Accord avec les créanciers
Le terme accepté « accord avec les créanciers » est appelé « accord de dette » dans la loi. L'idée est de proposer aux créanciers un plan convenu : par exemple, un paiement unique d'une partie de la dette, un nouvel échelonnement ou une combinaison des deux. Un tel accord peut être formé même sans entamer une procédure d'insolvabilité, et dans les cas appropriés, il peut être soumis à l'approbation du tribunal. Après son approbation conformément aux conditions prévues par la loi, l'accord peut également lier les créanciers qui ne l'ont pas soutenu.
Une erreur courante est de penser qu'un accord n'est possible que si tous les créanciers sont d'accord à l'avance. La loi établit des mécanismes de vote et d'approbation, et dans certaines circonstances, le tribunal a le pouvoir d'approuver un accord même lorsque l'accord complet n'a pas été atteint. Cependant, cela ne signifie pas que toute proposition peut être imposée aux créanciers. Le tribunal examine, entre autres, la contrepartie qu'ils sont censés recevoir dans l'accord par rapport à l'alternative d'une procédure d'insolvabilité.
Un accord présente un avantage clair lorsqu'il existe une capacité réelle de fournir un montant qui permettra aux créanciers de recevoir une contrepartie raisonnable. La source peut être l'épargne, la vente d'un actif, l'aide familiale ou un revenu permettant d'effectuer les paiements établis.
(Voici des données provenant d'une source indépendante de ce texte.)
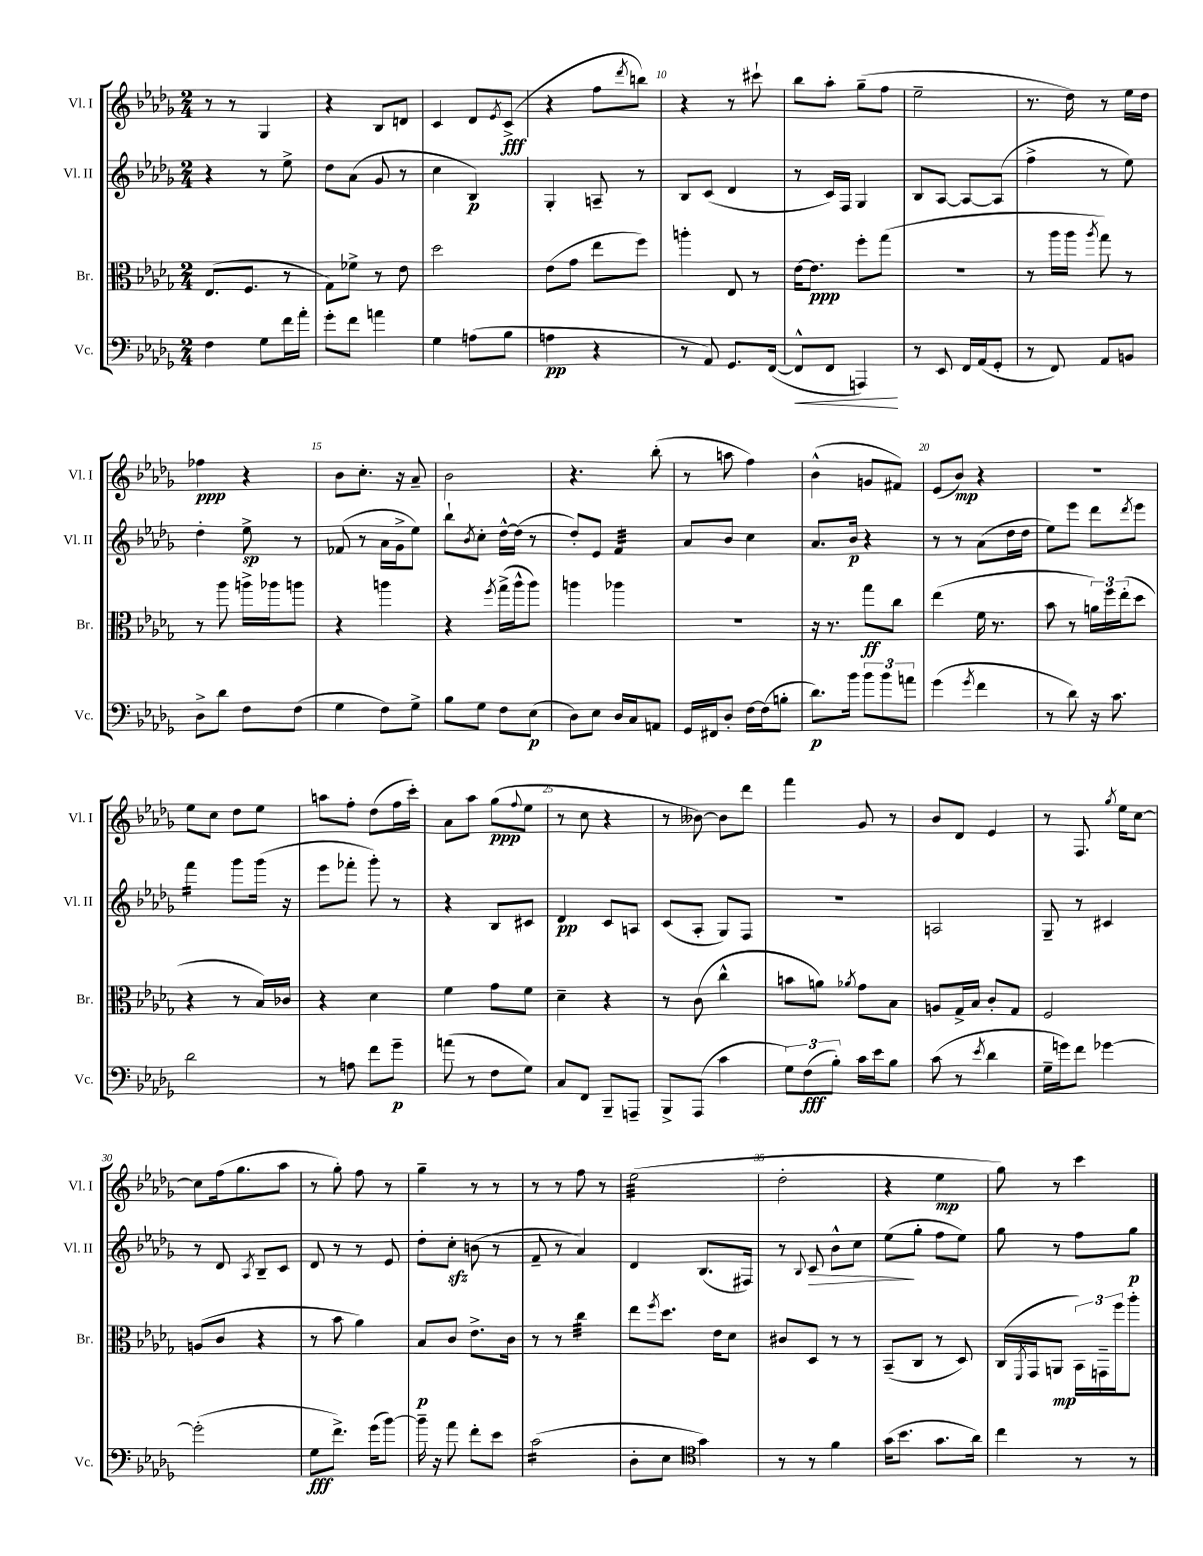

**kern	**kern	**kern	**kern
*staff4	*staff3	*staff2	*staff1
*clefF4	*clefC3	*clefG2	*clefG2
*k[b-e-a-d-g-]	*k[b-e-a-d-g-]	*k[b-e-a-d-g-]	*k[b-e-a-d-g-]
*M2/4	*M2/4	*M2/4	*M2/4
4F	(8.E-	4r	8r
.	.	.	8r
.	8.F	.	.
8G-	.	8r	4G-
16f	8r	8ee-^	.
16a-'	.	.	.
=	=	=	=
8g-'	8G-)	8dd-	4r
8f	8f-^	(8a-	.
4a	8r	8g-	8B-
.	8e-	8r	8d
=	=	=	=
4G-	2dd-	4cc	4c
(8A	.	4B-)	8d-
.	.	.	8qe-
8B-	.	.	(8c^
=	=	=	=
4A	(8e-	4G-'	4r
.	8g-	.	.
4r	8ee-	8A~	8ff
.	.	.	8qddd-
.	8ff)	8r	8bb)
=	=	=	=
8r	4aa'	8B-	4r
8AA-)	.	(8c	.
8.GG-	8E-	4d-	8r
.	8r	.	8ccc#`
([16FF	.	.	.
=	=	=	=
8FF^^]	[16e-	8r	8bb-
.	8.e-]	.	.
8FF	.	16c)	8aa-'
.	.	16F	.
4AAA)	8ff'	4G-	(8gg-~
.	(8gg-	.	8ff
=	=	=	=
8r	2r	8B-	2ee-~
8EE-	.	[8A-	.
16FF	.	8A-_	.
(16AA-	.	.	.
8GG-'	.	(8A-]	.
=	=	=	=
8r	8r	4ff^	8.r
8FF)	16aa-	.	.
.	16aa-	.	16dd-)
.	8qaa-	.	.
8AA-	8gg-)	8r	8r
8BB	8r	8ee-)	16ee-
.	.	.	16dd-
=	=	=	=
8D-^	8r	4dd-'	4ff-
8d-	8aa-	.	.
8F	16aa^	8ee-^	4r
.	16aa-	.	.
(8F	8aa	8r	.
=	=	=	=
4G-	4r	(8f-	8b-
.	.	8r	8.cc'
8F)	4aa	16a-	.
.	.	16g-^	16r
8G-^	.	8ee-)	8a-~
=	=	=	=
8B-	4r	8bb-`	2b-
.	.	8qb-	.
8G-	.	8cc'	.
.	8qff	.	.
8F	(16gg-^	[16dd-^^	.
.	16aa-^^	(16dd-]	.
(8E-	8aa-)	8r	.
=	=	=	=
8D-)	4aa	8dd-')	4.r
8E-	.	8e-	.
16D-	4aa-	4f	.
16C	.	.	.
8AA	.	.	(8bb-'
=	=	=	=
16GG-	2r	8a-	8r
16FF#	.	.	.
8D-'	.	8b-	8aa
[16F	.	4cc	4ff)
(16F]	.	.	.
8B'	.	.	.
=	=	=	=
8.d-)	16r	8.a-	(4b-^^
.	8.r	.	.
16b-	.	16b-	.
12b-	8gg-	4r	8g
12b-	.	.	.
.	8cc	.	8f#)
12a	.	.	.
=	=	=	=
(4g-	(4ee-	8r	(8e-
.	.	8r	8b-)
8qg-	.	.	.
4f	16f	(8a-	4r
.	8.r	.	.
.	.	16dd-	.
.	.	16dd-	.
=	=	=	=
8r	8b-	8ee-)	2r
8d-)	8r	8eee-	.
16r	24a)	8ddd-	.
.	24ff	.	.
8.c	.	.	.
.	(24ee-'	.	.
.	.	8qddd-	.
.	8dd-	8eee-	.
=	=	=	=
2d-	4r	4fff	8ee-
.	.	.	8cc
.	8r	8ggg-	8dd-
.	16B-)	(16ggg-	8ee-
.	16c-	16r	.
=	=	=	=
8r	4r	8eee-	8aa
8A	.	8fff-'	8ff'
8f	4d-	8ggg-')	(8dd-
8g-~	.	8r	16ff
.	.	.	16ccc')
=	=	=	=
(8a	4f	4r	8a-
8r	.	.	8aa-
8F	8g-	8B-	(8gg-
.	.	.	8qqff
8G-)	8f	8c#	8ee-
=	=	=	=
8C	4d-~	4d-	8r
8FF	.	.	8cc
8BBB-~	4r	8c	4r
8AAA~	.	8A	.
=	=	=	=
8BBB-^	8r	(8c	8r
(8AAA-	(8c	8A-'	[8b--)
4c	4cc^^	8G-)	8b--]
.	.	8F	8ddd-
=	=	=	=
12G-)	8b	2r	4fff
(12F	.	.	.
.	8a)	.	.
12B-')	.	.	.
.	8qa-	.	.
16c	8g-	.	8g-
16e-	.	.	.
8B-	8B-	.	8r
=	=	=	=
(8c	8A	2A	8b-
8r	16G-^	.	8d-
.	16B-	.	.
8qe-	.	.	.
4d-	8c'	.	4e-
.	8G-	.	.
=	=	=	=
16G-~	2F	8G-~	8r
16g)	.	.	.
8f	.	8r	8.F
[4g-	.	4c#	.
.	.	.	8qgg-
.	.	.	16ee-
.	.	.	[8cc
=	=	=	=
(2g-']	(8A	8r	8cc]
.	8c	8d-	(16ff
.	.	.	8.gg-
.	.	8qA-	.
.	4r	8B-~	.
.	.	8c	8aa-
=	=	=	=
8G-	8r	8d-	8r
8.f^)	8b-	8r	8gg-')
.	4a-)	8r	8ff
(16g-	.	.	.
[8b-)	.	8e-	8r
=	=	=	=
16b-~]	8B-	8dd-'	4gg-~
16r	.	.	.
8a-	8c	8cc'	.
8f'	8.e-^	(8b	8r
8e-	.	8r	8r
.	16c	.	.
=	=	=	=
(2c	8r	8f~	8r
.	8r	8r	8r
.	4cc	4a-)	8ff
.	.	.	8r
=	=	=	=
8D-'	8ee-	4d-	(2ee-
.	8qff	.	.
8E-	8.dd-	.	.
*clefC4	*	*	*
4g-)	.	(8.B-	.
.	16e-	.	.
.	8d-	.	.
.	.	16F#)	.
=	=	=	=
8r	8c#	8r	2dd-'
.	.	8qqB-	.
8r	8D-	8c	.
4f	8r	8b-^^	.
.	8r	8cc	.
=	=	=	=
(16g-	(8BB-~	(8ee-	4r
8.b-	.	.	.
.	8C	8gg-'	.
8.g-	8r	8ff	4ee-
.	8D-)	8ee-)	.
16a-)	.	.	.
=	=	=	=
4cc	(16C	8gg-	8gg-)
.	8qFF	.	.
.	16GG-	.	.
.	8AA	8r	8r
8r	24BB-)	8ff	4ccc
.	24GG~	.	.
.	24ff	.	.
8r	8aa-'	8gg-	.
==	==	==	==
*-	*-	*-	*-
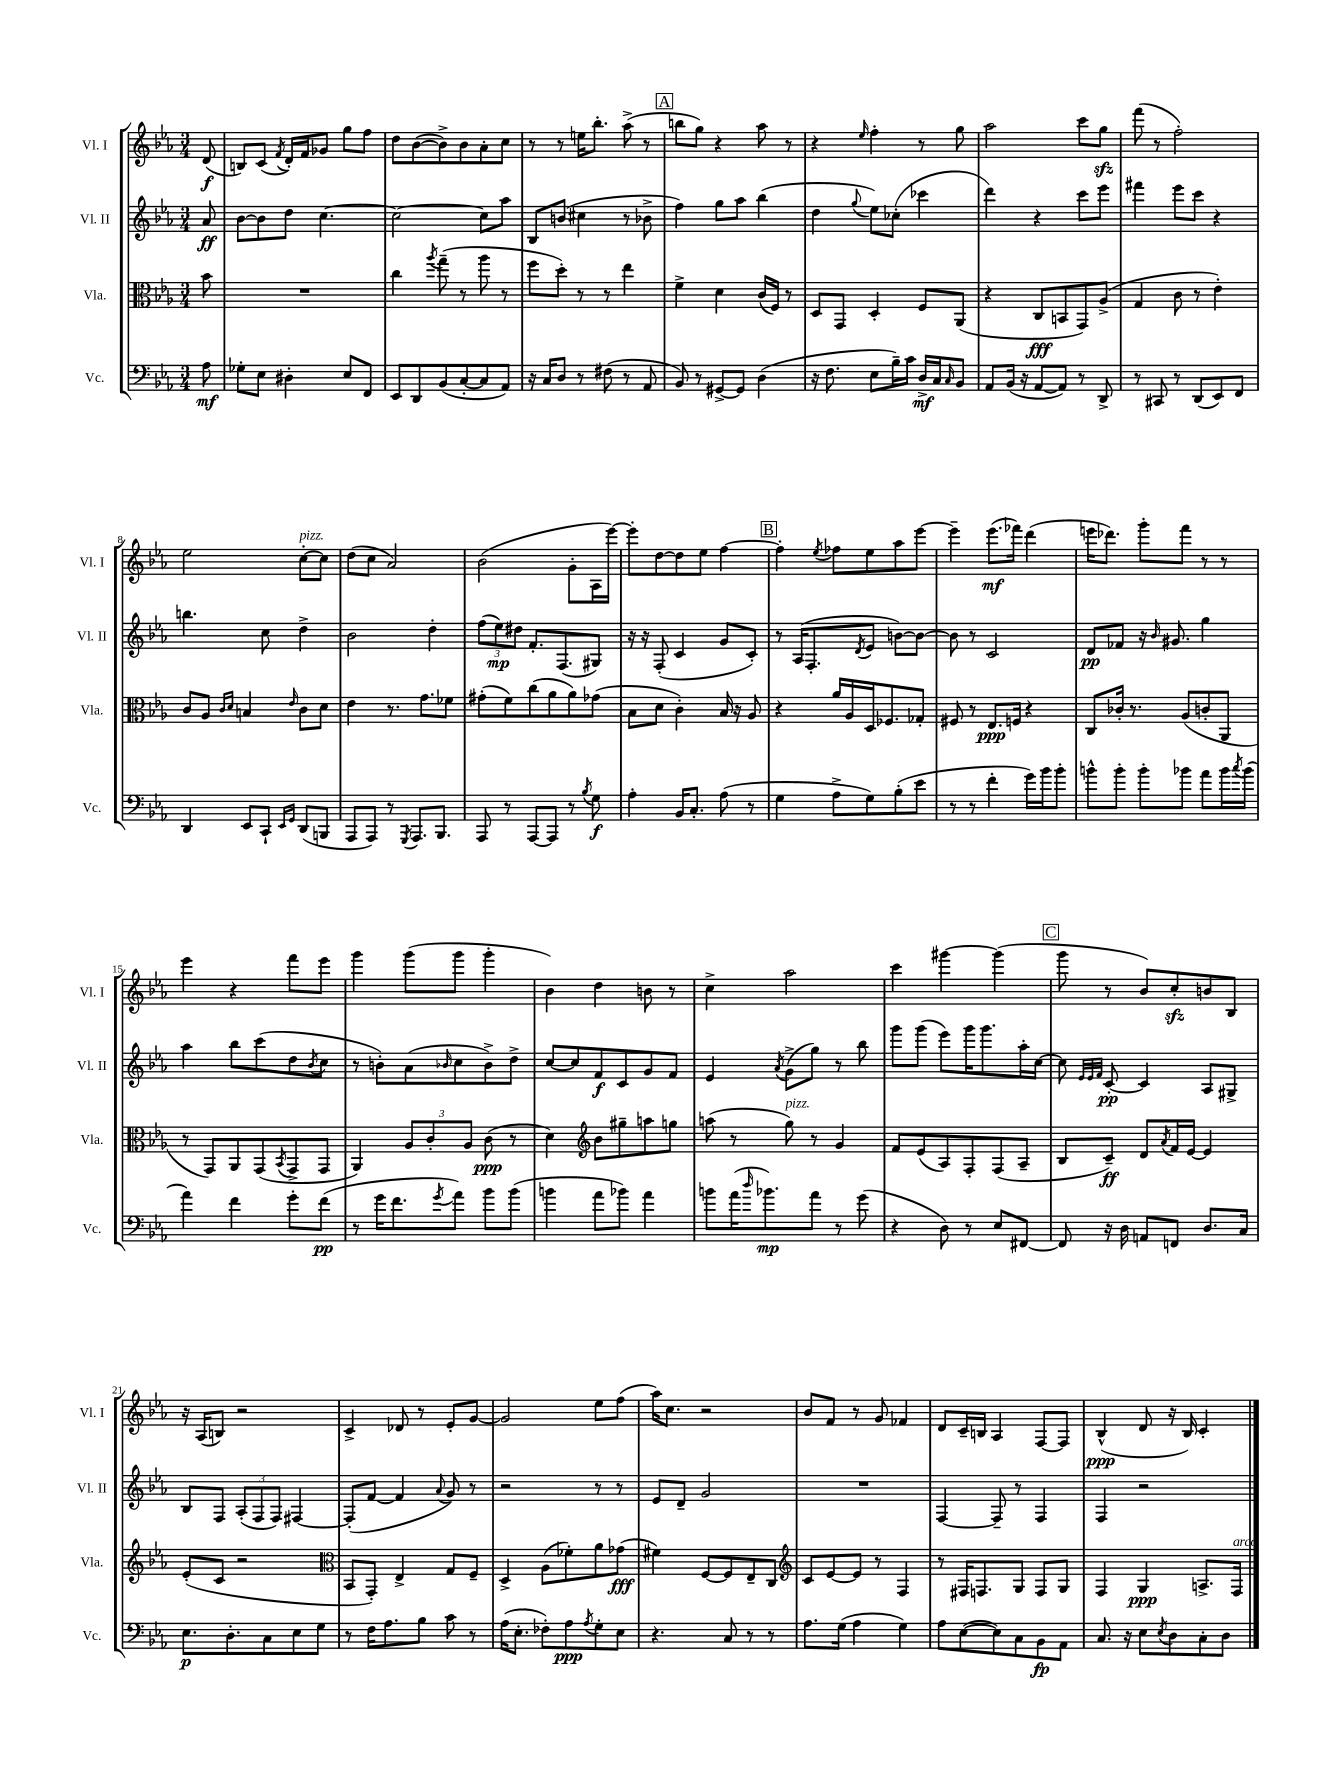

Dans une telle situation, il est parfois possible de résoudre les dettes sans entrer dans une procédure d'insolvabilité complète, dans le cadre de laquelle il existe une surveillance, des obligations de déclaration et diverses restrictions. Un amendement législatif entré en vigueur en 2026 a également ancré la possibilité de demander une suspension temporaire des procédures aux fins de formuler un accord de dette. Même sur cette voie, il existe une surveillance judiciaire, un gestionnaire d'accord et certaines restrictions, et il ne s'agit pas d'une « pause » automatique pour chaque dette.
Insolvabilité
Une procédure d'insolvabilité est destinée aux situations où la difficulté n'est pas ponctuelle mais plus profonde. Selon la loi, l'insolvabilité survient lorsqu'une personne est incapable de payer ses dettes à temps, ou lorsque la valeur de ses passifs est supérieure à la valeur de ses actifs. Après l'émission d'une ordonnance d'ouverture de procédure, le traitement des créanciers s'effectue dans un cadre collectif et supervisé, au lieu que chaque créancier agisse séparément.
Dans la procédure, les revenus, les dépenses, les actifs et les circonstances de l'enchevêtrement du débiteur sont examinés. Le débiteur est tenu de rendre compte de sa situation financière, d'effectuer les paiements et de respecter les instructions qui lui sont fixées, et un syndic supervise la procédure. Par la suite, tant que le débiteur respecte les conditions de la procédure, une ordonnance de réhabilitation financière sera émise, qui comprend, entre autres, des instructions concernant les paiements et la réalisation des actifs. Si le débiteur remplit les conditions établies, la procédure devrait se terminer par une libération des dettes. La libération n'est pas automatique, et il existe des dettes pour lesquelles la loi limite ou refuse la possibilité d'obtenir une libération.
Par conséquent, lorsqu'il y a un grand nombre de créanciers, des dossiers actifs auprès de l'office d'exécution, un grand écart entre l'ampleur des dettes et la capacité de remboursement, et aucune source réaliste pour financer un accord, l'insolvabilité peut être le cadre le plus approprié. Son avantage est la création d'une voie unique qui concentre le traitement des dettes et cherche à parvenir à une réhabilitation financière. Le prix est une procédure plus formelle, incluant une surveillance et des restrictions. Un examen préliminaire de l'image complète permet de choisir une voie qui minimise les dommages et augmente les chances de retour à une conduite financière stable.